WHY THEY FOUGHT: Maybe we should think of the attack on 
Pearl Harbor as a preemptive strike. How deeply indebted 
to the Japanese the world might be if they'd succeeded in 
preventing Franklin Roosevelt, that lump of foul 
deformity, from developing weapons of mass destruction! 
(page 5)

SINISTER ANALOGY: What do the USSR under Stalin and the 
United States under Jimmy Carter have in common? Both 
countries were headed by men with Georgian accents. 
(page 6)

LESSONS OF (WRITING) HISTORY: In Austria, Convicted 
Holocaust Denier (and, it appears, =Former= Historian) 
David Irving began his three-year prison term in solitary 
confinement. Arguing that the convict is "unrepentant," 
the prosecutor -- yes, that's right, the =prosecutor= -- 
has appealed the sentence, demanding that it be extended 
to the maximum ten years. Watch it, Irving. The next 
thought you think may be your last. (page 7)

COME TO THINK OF IT: Roosevelt started the Manhattan 
Project at the urging of a famous physicist. The guy's 
name is associated with the theory of relativity, but we 
can also thank him for the nuclear age. Very brainy. A 
regular Einstein. (page 8)

NOBODY HERE BUT US MAMMALS: George Will has made a snide 
comment on the "reptile brain" of David Irving. Watch it 
there, George. Not only is that a low blow, it invites 
speculation on just which phylum you belong to. (page 9)

CONSPIRACY THEORY: Don Knotts, best known as Barney Fife, 
has died at 81. He was among the last of a vanishing 
breed: the hilarious white Protestant. Comedy today is so 
heavily dominated by hilarious Jews that I suspect a 
Mossad operation. (page 10)

• EXTRACTED ENTRIES:

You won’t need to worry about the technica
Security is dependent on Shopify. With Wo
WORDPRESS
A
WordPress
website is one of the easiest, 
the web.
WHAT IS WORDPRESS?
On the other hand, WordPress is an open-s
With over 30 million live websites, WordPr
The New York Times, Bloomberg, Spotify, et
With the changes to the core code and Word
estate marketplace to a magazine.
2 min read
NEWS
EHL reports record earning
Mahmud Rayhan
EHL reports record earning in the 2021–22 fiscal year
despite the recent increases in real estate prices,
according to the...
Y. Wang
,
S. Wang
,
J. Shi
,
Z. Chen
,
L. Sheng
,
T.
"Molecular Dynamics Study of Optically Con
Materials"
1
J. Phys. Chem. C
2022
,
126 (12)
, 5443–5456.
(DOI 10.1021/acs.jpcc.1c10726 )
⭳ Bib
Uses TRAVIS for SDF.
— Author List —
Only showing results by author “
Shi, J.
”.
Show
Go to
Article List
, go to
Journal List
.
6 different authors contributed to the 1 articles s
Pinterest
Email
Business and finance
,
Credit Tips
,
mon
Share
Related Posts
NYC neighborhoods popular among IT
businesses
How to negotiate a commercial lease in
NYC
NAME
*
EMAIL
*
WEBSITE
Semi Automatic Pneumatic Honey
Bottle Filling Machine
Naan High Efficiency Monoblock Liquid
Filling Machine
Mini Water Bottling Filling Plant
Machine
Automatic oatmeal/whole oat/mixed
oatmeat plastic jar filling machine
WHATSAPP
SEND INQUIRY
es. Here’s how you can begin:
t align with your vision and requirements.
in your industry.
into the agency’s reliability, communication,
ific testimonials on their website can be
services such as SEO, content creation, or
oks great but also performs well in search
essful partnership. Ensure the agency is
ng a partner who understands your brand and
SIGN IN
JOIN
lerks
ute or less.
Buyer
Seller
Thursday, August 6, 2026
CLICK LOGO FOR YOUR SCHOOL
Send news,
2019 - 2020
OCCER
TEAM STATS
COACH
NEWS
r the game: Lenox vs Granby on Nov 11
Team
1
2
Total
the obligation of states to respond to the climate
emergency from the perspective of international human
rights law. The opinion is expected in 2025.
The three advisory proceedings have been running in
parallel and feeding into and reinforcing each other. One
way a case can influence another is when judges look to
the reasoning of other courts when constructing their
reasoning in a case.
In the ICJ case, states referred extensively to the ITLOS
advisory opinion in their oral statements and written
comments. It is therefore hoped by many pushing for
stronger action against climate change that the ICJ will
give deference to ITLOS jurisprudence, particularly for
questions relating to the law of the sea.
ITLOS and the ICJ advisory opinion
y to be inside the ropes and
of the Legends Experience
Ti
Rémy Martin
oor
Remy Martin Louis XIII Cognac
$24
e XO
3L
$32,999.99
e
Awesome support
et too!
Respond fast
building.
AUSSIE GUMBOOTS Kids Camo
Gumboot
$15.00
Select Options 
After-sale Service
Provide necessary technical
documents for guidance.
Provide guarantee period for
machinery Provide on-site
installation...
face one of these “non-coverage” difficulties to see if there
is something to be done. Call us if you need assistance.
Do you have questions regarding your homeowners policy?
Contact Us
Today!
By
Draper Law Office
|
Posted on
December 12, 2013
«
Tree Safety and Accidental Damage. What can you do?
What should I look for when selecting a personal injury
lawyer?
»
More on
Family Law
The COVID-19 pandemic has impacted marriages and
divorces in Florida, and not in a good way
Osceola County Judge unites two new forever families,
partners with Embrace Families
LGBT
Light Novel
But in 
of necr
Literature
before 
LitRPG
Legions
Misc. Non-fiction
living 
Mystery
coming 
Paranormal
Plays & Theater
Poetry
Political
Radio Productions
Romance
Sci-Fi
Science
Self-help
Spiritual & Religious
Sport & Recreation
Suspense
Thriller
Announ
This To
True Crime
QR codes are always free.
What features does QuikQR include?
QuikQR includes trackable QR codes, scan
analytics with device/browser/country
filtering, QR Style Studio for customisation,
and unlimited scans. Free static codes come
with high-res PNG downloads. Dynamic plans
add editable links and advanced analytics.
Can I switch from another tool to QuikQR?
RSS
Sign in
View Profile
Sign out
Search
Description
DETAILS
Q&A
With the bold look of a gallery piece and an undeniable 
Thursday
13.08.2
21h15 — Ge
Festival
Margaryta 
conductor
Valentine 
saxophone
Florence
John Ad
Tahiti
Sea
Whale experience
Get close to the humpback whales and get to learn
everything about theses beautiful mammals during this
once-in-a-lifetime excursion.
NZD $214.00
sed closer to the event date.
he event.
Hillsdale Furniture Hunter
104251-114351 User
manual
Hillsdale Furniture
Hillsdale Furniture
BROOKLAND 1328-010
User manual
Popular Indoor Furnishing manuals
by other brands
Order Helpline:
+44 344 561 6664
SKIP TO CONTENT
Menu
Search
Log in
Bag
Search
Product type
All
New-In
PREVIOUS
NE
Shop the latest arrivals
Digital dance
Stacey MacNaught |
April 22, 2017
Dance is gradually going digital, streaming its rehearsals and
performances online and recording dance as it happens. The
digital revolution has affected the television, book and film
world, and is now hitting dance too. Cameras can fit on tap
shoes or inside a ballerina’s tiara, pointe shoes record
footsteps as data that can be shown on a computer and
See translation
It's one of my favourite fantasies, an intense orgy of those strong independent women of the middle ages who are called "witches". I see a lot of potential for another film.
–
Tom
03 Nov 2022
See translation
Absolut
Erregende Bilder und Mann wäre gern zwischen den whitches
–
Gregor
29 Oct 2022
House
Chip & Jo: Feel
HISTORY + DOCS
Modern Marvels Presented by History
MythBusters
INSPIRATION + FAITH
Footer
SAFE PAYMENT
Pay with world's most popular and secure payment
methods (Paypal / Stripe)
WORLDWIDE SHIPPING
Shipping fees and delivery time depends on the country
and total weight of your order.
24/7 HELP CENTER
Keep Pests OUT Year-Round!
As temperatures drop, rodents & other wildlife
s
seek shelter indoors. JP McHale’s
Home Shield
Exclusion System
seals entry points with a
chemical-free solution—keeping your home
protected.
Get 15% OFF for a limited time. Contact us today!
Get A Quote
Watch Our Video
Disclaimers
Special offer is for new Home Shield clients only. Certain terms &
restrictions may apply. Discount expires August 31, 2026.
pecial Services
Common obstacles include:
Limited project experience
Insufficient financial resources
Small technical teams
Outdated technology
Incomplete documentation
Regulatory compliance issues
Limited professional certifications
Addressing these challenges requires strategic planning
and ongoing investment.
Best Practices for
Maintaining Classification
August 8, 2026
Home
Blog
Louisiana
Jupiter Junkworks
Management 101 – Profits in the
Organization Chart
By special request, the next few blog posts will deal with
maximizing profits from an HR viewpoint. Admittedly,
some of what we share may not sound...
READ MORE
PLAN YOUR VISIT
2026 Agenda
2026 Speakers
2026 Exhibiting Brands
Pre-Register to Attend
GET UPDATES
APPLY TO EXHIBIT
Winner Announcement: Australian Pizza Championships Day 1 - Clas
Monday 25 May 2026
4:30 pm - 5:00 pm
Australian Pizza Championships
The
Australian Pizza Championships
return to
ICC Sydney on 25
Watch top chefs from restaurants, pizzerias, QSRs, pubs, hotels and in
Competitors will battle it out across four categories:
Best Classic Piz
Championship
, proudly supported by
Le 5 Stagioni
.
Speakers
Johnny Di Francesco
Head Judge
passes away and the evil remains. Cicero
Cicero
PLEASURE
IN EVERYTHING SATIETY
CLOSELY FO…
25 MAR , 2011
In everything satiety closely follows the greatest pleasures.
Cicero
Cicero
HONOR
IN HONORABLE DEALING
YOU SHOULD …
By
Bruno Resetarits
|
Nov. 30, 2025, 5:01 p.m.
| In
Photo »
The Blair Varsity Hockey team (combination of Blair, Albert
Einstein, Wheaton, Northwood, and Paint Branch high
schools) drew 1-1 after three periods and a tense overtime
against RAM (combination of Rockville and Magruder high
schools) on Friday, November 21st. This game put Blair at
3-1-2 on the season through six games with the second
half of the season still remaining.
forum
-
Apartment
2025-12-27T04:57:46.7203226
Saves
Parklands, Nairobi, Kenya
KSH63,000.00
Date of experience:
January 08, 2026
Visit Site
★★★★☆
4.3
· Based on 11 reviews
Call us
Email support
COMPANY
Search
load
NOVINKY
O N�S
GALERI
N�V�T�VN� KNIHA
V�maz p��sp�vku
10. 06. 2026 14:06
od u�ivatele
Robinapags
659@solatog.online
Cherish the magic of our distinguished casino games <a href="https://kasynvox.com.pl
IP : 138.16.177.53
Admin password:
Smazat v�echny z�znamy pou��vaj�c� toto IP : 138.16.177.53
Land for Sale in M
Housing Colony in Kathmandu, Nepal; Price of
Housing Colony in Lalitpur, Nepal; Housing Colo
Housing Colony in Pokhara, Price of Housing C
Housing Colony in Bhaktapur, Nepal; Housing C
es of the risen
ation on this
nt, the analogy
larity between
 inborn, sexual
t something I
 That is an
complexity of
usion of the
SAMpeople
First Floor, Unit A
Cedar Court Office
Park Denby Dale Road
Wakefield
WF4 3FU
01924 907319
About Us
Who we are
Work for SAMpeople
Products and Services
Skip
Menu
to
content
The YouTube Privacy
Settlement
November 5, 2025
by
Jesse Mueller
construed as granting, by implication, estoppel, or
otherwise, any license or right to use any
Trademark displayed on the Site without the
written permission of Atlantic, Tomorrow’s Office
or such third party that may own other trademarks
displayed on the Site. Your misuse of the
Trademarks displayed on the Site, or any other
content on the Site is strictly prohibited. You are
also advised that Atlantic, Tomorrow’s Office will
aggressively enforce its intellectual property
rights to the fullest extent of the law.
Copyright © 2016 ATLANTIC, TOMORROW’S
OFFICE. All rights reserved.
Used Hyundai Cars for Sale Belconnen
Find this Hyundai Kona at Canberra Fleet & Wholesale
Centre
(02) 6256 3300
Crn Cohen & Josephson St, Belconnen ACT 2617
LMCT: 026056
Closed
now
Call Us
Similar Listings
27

• WHAT TO WORK ON:
a: Write out the part of the column of headlined items starting at "NOBODY HERE BUT" and ending at "to. (page 9)", word for word.
b: Extend the column of headlined items with the next passage, picking up after its last sentence.
The rows stand apart from the column of headlined items and are independent material.

• ANSWERS IN ORDER:
a:
NOBODY HERE BUT US MAMMALS: George Will has made a snide 
comment on the "reptile brain" of David Irving. Watch it 
there, George. Not only is that a low blow, it invites 
speculation on just which phylum you belong to. (page 9)

b:
PUT IT BACK ON: "Wispy" is the way one gossip column has 
described movie sensation Keira Knightley; and as if to 
underline the point, she has displayed her scrawny frame, 
stark naked, on the cover of VANITY FAIR. I don't wish to 
be ungallant, admiring her beauty and talent as I do, but 
most of us look more silly than sexy with our clothes 
off, and that includes Keira. (page 11)

LOOK BEFORE YOU LEAP: Lewis Lapham, editor of HARPER'S, 
has called for the impeachment of George W. Bush. The 
idea has undeniable merit and a strong superficial 
appeal, but do we really want to risk making a martyr of 
the guy? (page 12)



REPRINTED COLUMNS ("The Reactionary Utopian")
(pages 3-12)

* The Case against Football (January 10, 2006)
http://www.sobran.com/columns/2006/060110.shtml

* The Heyday of Kennedyism (January 12, 2006)
http://www.sobran.com/columns/2006/060112.shtml

* How to Handle a Woman (January 17, 2006)
http://www.sobran.com/columns/2006/060117.shtml

* Lincoln's Party (January 19, 2006)
http://www.sobran.com/columns/2006/060119.shtml

* Only Mozart (January 26, 2006)
http://www.sobran.com/columns/2006/060126.shtml

* Penumbras, Emanations, and Stuff (February 02, 2006)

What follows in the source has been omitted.